Quoi qu’il en soit, le praticien devra garder à l’esprit que ce type de délégation n’étant pas légalement prévu, tout risque ne saurait être exclu. Ainsi, un associé pourrait tout à fait estimer qu’une délégation qualifiée « d’exécution matérielle » était en réalité une délégation de pouvoir et demander communication du rapport complémentaire9. Par ailleurs, le non-respect des dispositions de l’article L.225-129-5 est sanctionné par la nullité facultative10.

1Article L.225-129-2, alinéa 1 du Code de commerce.

2Article L.225-149-3, alinéa 2 du Code de commerce.

3Article L.225-129 du Code de commerce.

4A noter que, contrairement à la délégation de compétence, la loi ne prévoit pas de limitation de durée concernant la délégation de pouvoir. En revanche, l’émission doit toujours être réalisée dans les cinq ans de l’assemblée.

5CNCC « Les Interventions du commissaire aux comptes relatives aux opérations concernant le capital social et les émissions de valeurs mobilières, Tome 3 – Augmentation du capital par émission d’actions ordinaires avec suppression du droit préférentiel de souscription » 1.24.1, page 45.

6Articles L. 225-129-5 et R.225-116 du Code de commerce.

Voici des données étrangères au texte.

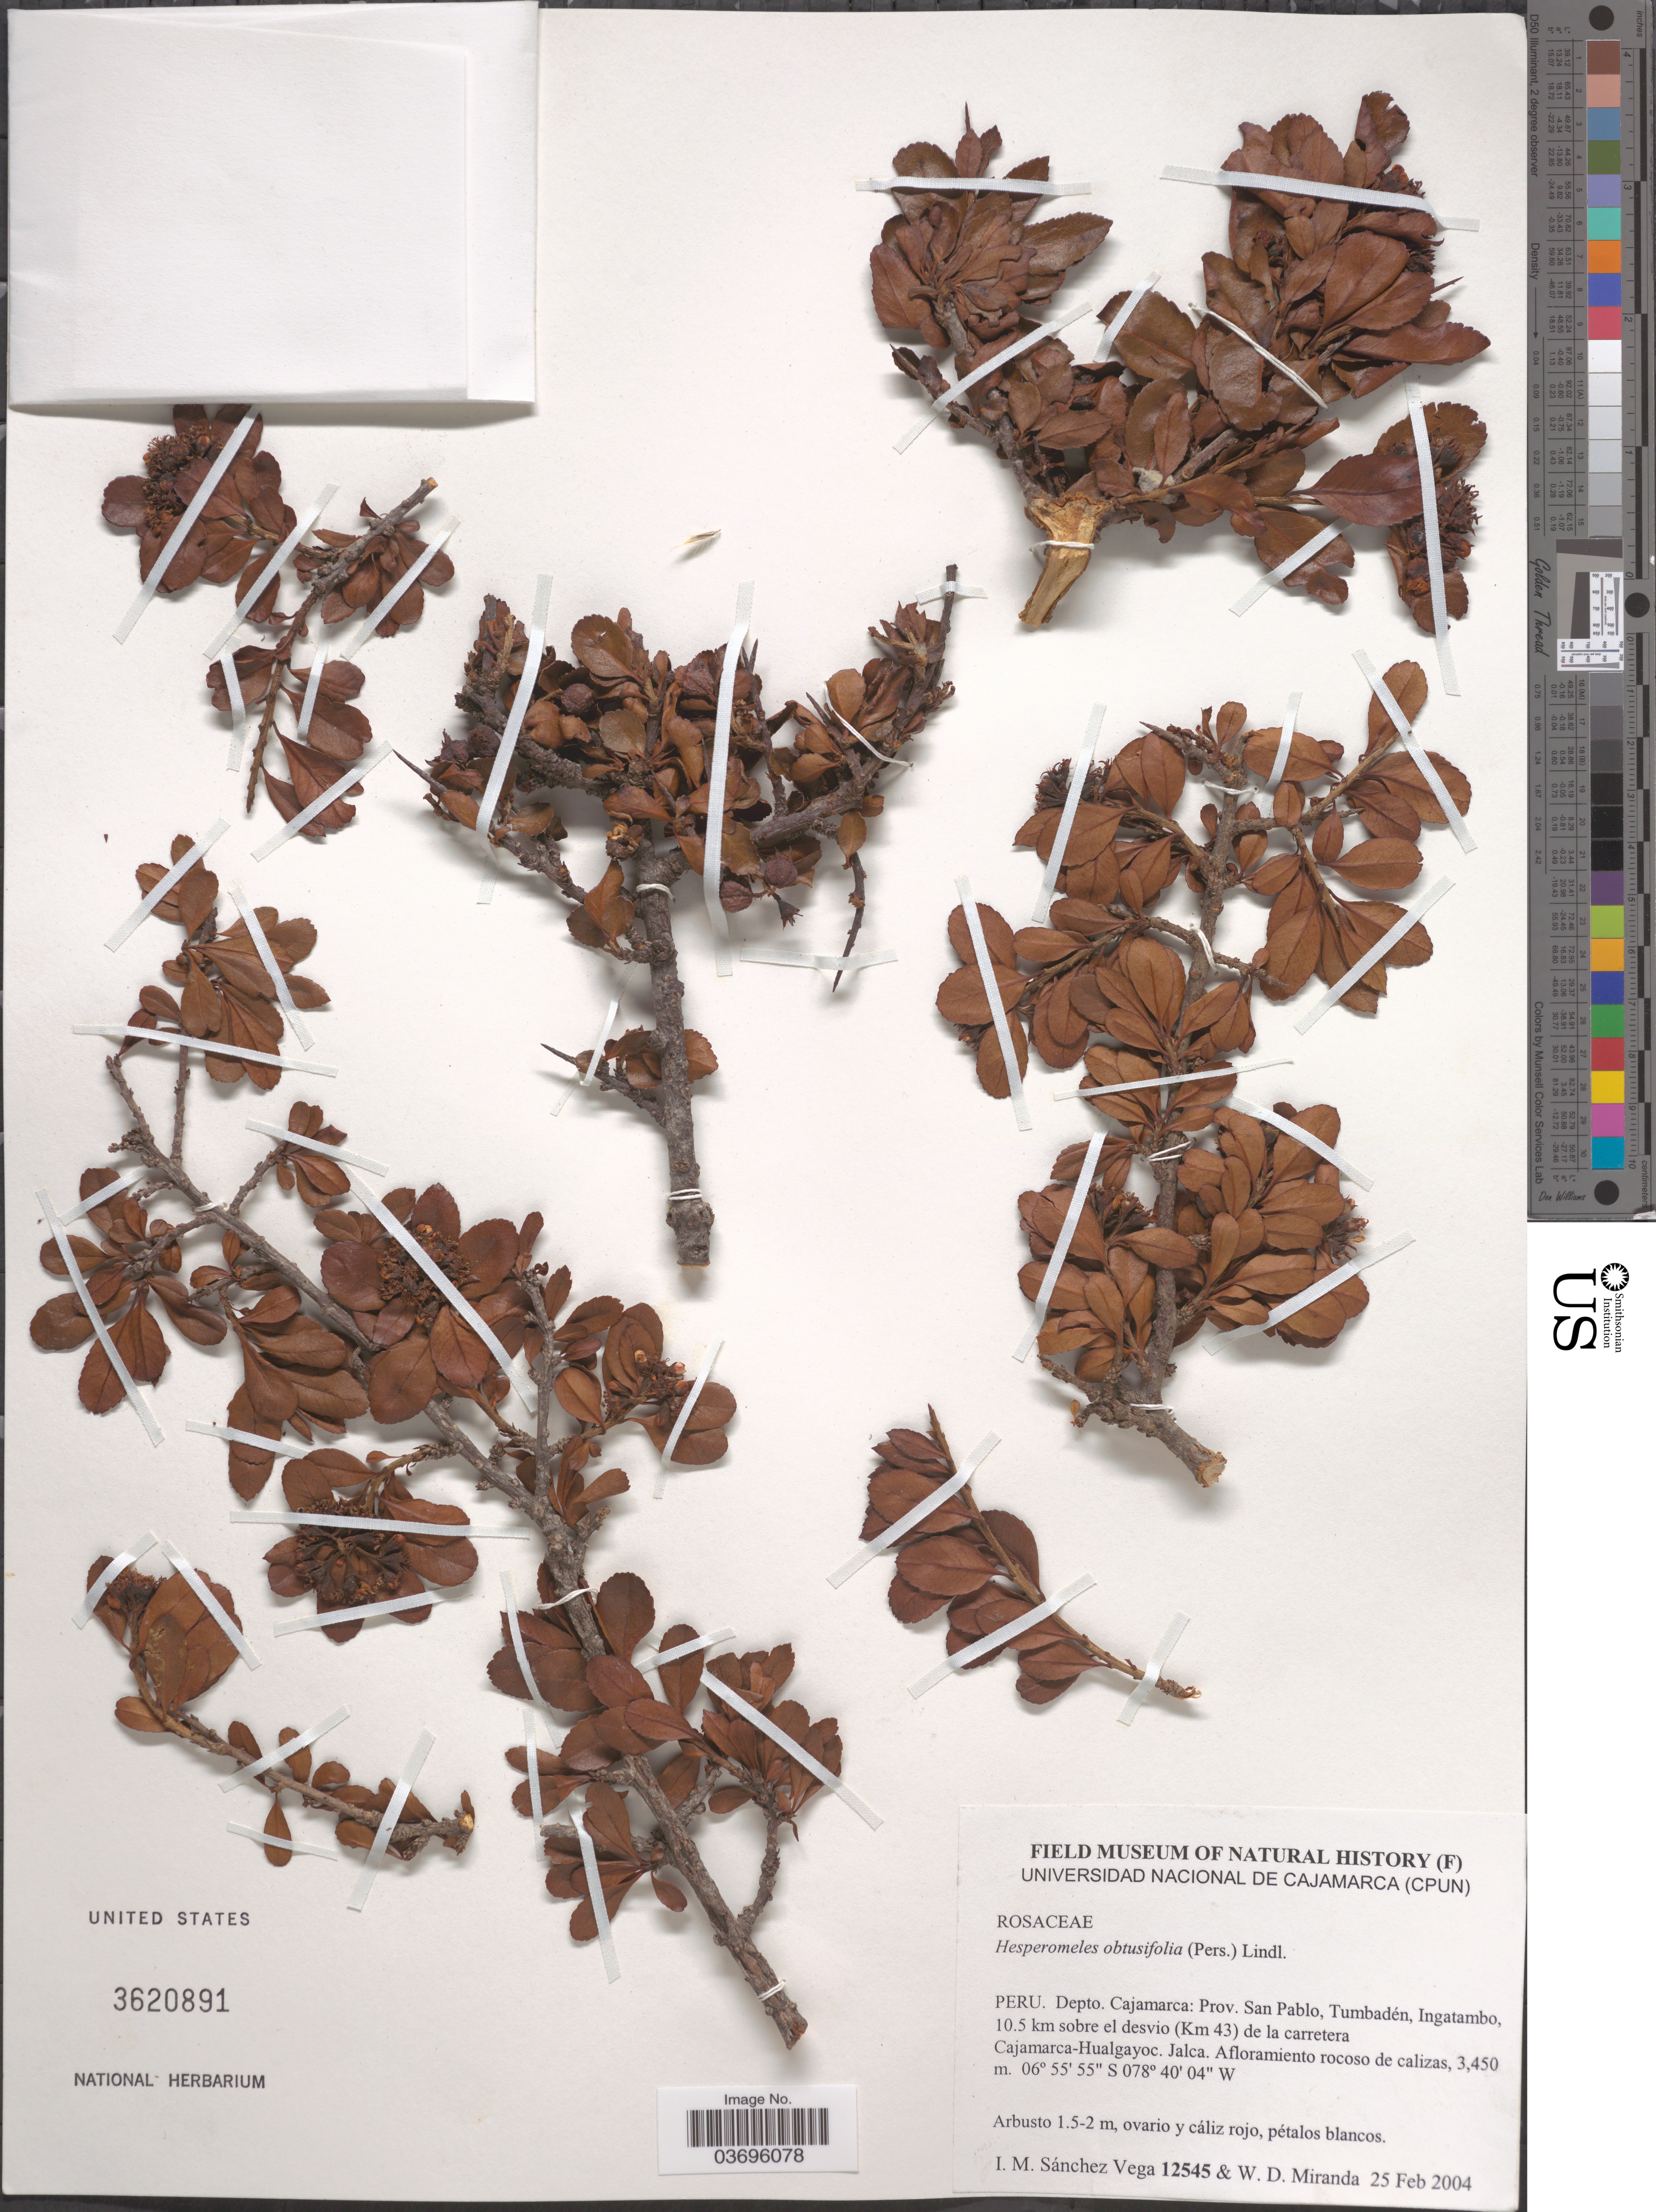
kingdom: Plantae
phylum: Tracheophyta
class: Magnoliopsida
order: Rosales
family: Rosaceae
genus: Hesperomeles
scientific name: Hesperomeles obtusifolia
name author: (Pers.) Lindl.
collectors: I. M. Sánchez Vega & W. Miranda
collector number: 12545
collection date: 2004-02-25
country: Peru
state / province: Cajamarca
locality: Depto. Cajamarca: Prov. San Pablo, Tumbadén, Ingatambo., 10.5 km sobre el desvio (KM 43) de la carretera.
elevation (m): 3450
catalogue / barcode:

7Article R.225-116 Code de commerce.

8Dans cette hypothèse, il peut également être envisagé de se passer de toute délégation, en procédant à une suspension de séance pendant laquelle les souscriptions sont reçues, puis de reprendre la séance et de constater la réalisation de l’émission.

9Au terme d’une injonction de faire, conformément à l’article L. 238-1 du Code de commerce.

10De sorte que le juge saisi d'une demande de nullité reste libre d'apprécier l'opportunité de cette sanction. Etant précisé que cette nullité peut être couverte.